Im betrieblichen Alltag kommt der verhaltensbedingten Kündigung des Arbeitnehmers durch den Arbeitgeber besondere Bedeutung zu. Dies zeigt schon eine juris-Recherche, die am 17.3.2015 insgesamt 6363 Treffer, davon 3693 aus der Rechtsprechung, ergab – Tendenz steigend. Die Vielzahl der dokumentierten Streitigkeiten macht deutlich, dass eine verhaltensbedingte Kündigung durch den Arbeitgeber fehleranfällig ist, sind doch neben den materiellen auch zahleiche formelle Hürden zu bewältigen. Von daher ist es ein besonderes Verdienst von Haas, dass er sich als renommierter Fachanwalt für Arbeitsrecht und erfahrener Praktiker dieser komplizierten Materie widmet. Ihm geht es dabei weniger darum, die Dogmatik des Rechts der verhaltensbedingten Kündigung weiterzuentwickeln. Vielmehr soll auf Grundlage der vorhandenen Rechtsprechung dem Praktiker ein Leitfaden an die Hand gegeben werden, damit er in die Lage versetzt wird, eigene Sachverhalte auf ihre kündigungsrechtliche Relevanz hin zu überprüfen. Dies geht naturgemäß nicht ohne einen theoretischen Unterbau, sodass Haas zu Recht allgemeine Ausführungen zur verhaltensbedingten Kündigung sowie zu den Voraussetzungen einer ordentlichen und außerordentlichen Kündigung voran stellt. Dabei werden weder die praxisrelevanten Verdachts- und Druckkündigungen noch wird die Beteiligung des Betriebsrats ausgeblendet. Letzterer ist ein eigenes Kapitel (8, S. 156–180) sowie ein Muster (Kapitel 12 B, S. 217 ff.) gewidmet, scheitern viele Kündigungen trotz materieller Rechtfertigung in der betrieblichen Praxis immer wieder an einer unzureichenden Betriebsratsanhörung.
Handbücher und Ratgeber zum Ausspruch verhaltensbedingter Kündigung sind zahlreich. Gleichwohl stellt der „Haas“ (Verlag De Gruyter) eine echte Bereicherung dar, insbesondere aus drei Gründen.

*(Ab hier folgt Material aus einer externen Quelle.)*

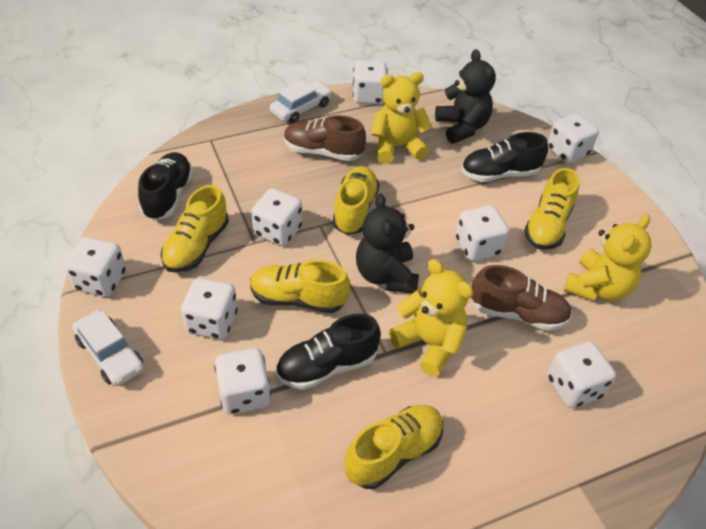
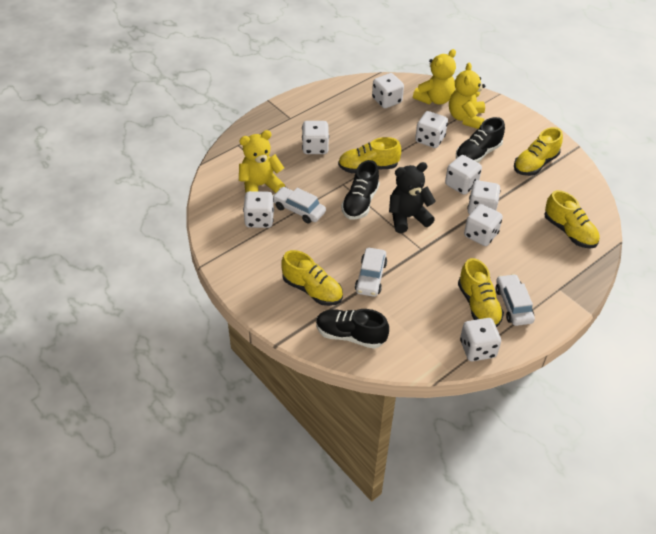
black teddy bear: 2 -> 1
brown shoe: 2 -> 0
white car: 2 -> 3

Erstens ist der Band klar und verständlich geschrieben, der Sprachduktus ist sachlich und unprätentiös. Ohne Verzicht auf juristische Prägnanz gelingt es Haas, komplizierteste Sachverhalte und rechtliche Probleme auch für den juristischen Laien nachvollziehbar darzustellen. Die Darstellung ist ohne Verzicht auf die juristisch erforderliche Genauigkeit anschaulich. Der Autor ergeht sich zweitens nicht in Leer- und Allgemeinplätzen, sondern veranschaulicht seine Aussagen an Hand konkreter Beispielsfälle aus der Rechtsprechung. Dies wird insbesondere am umfangreichsten Kapitel 7 (S. 83–155) deutlich, indem Haas alphabetisch zahlreiche Einzelfälle zur verhaltensbedingten Kündigung abhandelt. Gerade dem Entscheider in der betrieblichen Praxis wird so die Möglichkeit gegeben, den zur Entscheidung anstehenden, konkreten Sachverhalt auf Parallelen zu entschiedenen Fällen hin zu überprüfen und somit zumindest grob einschätzen zu können, ob eine verhaltensbedingte Kündigung vor den Arbeitsgerichten Bestand haben kann. Der Band ist drittens für die Praxis geschrieben und beschränkt sich deswegen zu Recht nicht auf das allgemeine Kündigungsschutzrecht. Haas spricht insbesondere das wichtige Personalgespräch an, das einen Aufhebungsvertrag vorbereiten und damit den selten genau vorhersagbaren Kündigungsschutzprozess vermeiden kann (Kapitel 9, S. 181–195). Aus seiner langjährigen Erfahrung kennt er die Bedeutung der Gesprächsvorbereitung und gibt hierzu ebenso einen knappen und prägnanten Überblick wie zu den in einem Aufhebungsvertrag zu regelnden Sachfragen. Insgesamt eine praxisorientierte Darstellung des Rechts der verhaltensbedingten Kündigung, welche die Lücke schließt, die der letztmals vor zehn Jahren erschienene Band von Berkowsky zur personen- und verhaltensbedingte Kündigung hinterlassen hat, und der eine weite Verbreitung zu wünschen ist. Betrieblichen Praktikern, aber auch Rechtsanwälten kann der Erwerb daher nur nachdrücklich empfohlen werden.
Die Rezension wurde der NZA – Neue Zeitschrift für Arbeitsrecht 2015, Heft 24, entnommen.